INSTRUCTIONS TO FOLLOW: Going from the top of the data below, give again each line through the one containing "Варшаву, в Европу", both ends kept.

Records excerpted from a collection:
= = = = =

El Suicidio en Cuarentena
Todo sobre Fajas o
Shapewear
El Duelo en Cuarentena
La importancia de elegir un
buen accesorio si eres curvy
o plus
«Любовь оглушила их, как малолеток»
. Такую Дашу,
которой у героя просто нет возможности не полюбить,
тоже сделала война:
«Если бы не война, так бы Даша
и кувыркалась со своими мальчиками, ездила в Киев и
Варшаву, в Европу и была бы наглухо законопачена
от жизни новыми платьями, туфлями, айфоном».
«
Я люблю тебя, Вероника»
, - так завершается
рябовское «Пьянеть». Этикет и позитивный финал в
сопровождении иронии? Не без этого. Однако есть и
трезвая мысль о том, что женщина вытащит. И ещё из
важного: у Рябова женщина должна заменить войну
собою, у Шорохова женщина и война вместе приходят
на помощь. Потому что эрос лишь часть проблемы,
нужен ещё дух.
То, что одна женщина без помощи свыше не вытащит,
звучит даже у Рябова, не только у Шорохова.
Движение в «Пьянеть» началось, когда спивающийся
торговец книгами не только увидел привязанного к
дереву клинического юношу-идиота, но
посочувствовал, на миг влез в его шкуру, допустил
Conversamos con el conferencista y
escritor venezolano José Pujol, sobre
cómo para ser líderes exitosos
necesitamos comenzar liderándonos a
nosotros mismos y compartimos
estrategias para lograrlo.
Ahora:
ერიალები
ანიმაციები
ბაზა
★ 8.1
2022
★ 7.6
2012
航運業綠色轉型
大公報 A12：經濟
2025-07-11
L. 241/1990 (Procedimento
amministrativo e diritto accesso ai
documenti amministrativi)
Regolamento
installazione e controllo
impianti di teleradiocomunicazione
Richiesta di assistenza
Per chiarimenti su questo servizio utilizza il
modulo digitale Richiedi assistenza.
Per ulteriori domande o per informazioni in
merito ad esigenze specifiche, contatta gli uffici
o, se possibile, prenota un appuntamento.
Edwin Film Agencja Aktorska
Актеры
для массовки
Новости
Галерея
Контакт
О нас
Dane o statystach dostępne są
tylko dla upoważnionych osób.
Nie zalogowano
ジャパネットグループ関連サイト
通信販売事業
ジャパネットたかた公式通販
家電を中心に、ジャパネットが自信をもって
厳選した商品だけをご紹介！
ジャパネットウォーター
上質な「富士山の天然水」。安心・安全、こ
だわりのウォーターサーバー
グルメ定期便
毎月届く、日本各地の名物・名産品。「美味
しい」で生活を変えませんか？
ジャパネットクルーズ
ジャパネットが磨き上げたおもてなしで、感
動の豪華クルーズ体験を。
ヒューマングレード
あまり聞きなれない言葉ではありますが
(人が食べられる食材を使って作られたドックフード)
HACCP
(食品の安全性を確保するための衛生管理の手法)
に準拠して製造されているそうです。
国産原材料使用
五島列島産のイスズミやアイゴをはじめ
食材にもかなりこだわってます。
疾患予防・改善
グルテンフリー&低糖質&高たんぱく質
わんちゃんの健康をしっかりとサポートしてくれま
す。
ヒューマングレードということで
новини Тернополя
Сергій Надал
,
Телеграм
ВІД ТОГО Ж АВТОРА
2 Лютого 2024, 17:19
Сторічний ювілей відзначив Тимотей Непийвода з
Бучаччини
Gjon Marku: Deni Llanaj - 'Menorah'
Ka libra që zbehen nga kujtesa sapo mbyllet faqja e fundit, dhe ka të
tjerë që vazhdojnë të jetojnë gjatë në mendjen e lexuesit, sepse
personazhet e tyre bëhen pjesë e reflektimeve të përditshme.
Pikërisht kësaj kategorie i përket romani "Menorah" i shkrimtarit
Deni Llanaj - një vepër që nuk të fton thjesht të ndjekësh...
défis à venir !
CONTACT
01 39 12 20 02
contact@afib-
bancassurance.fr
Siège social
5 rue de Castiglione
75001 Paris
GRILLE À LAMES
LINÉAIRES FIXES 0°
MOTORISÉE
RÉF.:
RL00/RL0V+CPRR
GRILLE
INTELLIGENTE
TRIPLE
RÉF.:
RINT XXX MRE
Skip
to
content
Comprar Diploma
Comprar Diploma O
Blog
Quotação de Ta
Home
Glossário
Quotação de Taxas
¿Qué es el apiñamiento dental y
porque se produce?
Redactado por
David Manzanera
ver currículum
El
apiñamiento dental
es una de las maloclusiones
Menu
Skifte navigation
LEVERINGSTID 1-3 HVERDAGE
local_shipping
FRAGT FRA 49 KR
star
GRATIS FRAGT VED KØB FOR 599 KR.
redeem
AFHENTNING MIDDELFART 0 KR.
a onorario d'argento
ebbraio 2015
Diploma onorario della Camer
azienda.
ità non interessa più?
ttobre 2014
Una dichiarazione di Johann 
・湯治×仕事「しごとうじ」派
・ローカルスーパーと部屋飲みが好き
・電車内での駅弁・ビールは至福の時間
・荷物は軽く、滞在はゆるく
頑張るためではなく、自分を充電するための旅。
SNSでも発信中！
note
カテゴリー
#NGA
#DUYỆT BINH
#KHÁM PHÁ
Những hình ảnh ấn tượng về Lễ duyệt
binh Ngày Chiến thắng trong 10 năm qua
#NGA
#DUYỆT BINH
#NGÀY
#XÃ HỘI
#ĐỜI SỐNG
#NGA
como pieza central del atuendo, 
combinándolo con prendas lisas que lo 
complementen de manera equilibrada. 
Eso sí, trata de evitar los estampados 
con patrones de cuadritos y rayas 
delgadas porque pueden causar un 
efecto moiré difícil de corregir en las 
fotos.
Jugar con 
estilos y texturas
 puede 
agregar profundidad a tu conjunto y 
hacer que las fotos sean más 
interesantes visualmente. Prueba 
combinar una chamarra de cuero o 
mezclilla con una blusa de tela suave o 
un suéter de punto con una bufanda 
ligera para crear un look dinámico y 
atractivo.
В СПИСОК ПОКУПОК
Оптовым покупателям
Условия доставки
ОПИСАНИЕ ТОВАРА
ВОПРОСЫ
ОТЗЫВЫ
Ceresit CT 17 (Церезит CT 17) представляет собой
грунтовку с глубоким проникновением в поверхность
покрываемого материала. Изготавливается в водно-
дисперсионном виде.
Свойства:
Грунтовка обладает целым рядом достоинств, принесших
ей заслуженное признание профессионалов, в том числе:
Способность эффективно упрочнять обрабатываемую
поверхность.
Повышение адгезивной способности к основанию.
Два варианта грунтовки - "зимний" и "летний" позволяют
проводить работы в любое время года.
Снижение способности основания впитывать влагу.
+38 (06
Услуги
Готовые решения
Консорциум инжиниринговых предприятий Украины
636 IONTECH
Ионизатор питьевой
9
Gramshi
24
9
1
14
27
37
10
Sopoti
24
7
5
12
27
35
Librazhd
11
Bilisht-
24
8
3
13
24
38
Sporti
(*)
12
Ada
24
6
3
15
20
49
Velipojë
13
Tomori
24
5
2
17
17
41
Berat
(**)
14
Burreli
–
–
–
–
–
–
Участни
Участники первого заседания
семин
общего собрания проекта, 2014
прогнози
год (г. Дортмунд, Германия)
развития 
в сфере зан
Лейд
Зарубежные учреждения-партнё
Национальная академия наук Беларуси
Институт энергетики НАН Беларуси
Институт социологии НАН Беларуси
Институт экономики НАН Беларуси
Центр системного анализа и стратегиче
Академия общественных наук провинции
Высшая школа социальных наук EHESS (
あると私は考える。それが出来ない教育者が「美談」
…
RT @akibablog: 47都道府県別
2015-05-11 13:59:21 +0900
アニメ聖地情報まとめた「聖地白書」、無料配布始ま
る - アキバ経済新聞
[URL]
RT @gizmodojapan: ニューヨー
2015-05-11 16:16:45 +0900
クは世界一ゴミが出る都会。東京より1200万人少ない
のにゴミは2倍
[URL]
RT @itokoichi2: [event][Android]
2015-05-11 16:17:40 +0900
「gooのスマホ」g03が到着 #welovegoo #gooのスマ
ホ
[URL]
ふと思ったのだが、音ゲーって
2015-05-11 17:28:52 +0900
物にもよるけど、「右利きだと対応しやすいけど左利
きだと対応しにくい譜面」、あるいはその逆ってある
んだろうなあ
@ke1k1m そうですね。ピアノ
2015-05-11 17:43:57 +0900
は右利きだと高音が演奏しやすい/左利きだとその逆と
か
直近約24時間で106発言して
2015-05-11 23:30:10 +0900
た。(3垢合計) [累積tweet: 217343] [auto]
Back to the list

= = = = =

EXERCISE RESPONSE:
El Suicidio en Cuarentena
Todo sobre Fajas o
Shapewear
El Duelo en Cuarentena
La importancia de elegir un
buen accesorio si eres curvy
o plus
«Любовь оглушила их, как малолеток»
. Такую Дашу,
которой у героя просто нет возможности не полюбить,
тоже сделала война:
«Если бы не война, так бы Даша
и кувыркалась со своими мальчиками, ездила в Киев и
Варшаву, в Европу и была бы наглухо законопачена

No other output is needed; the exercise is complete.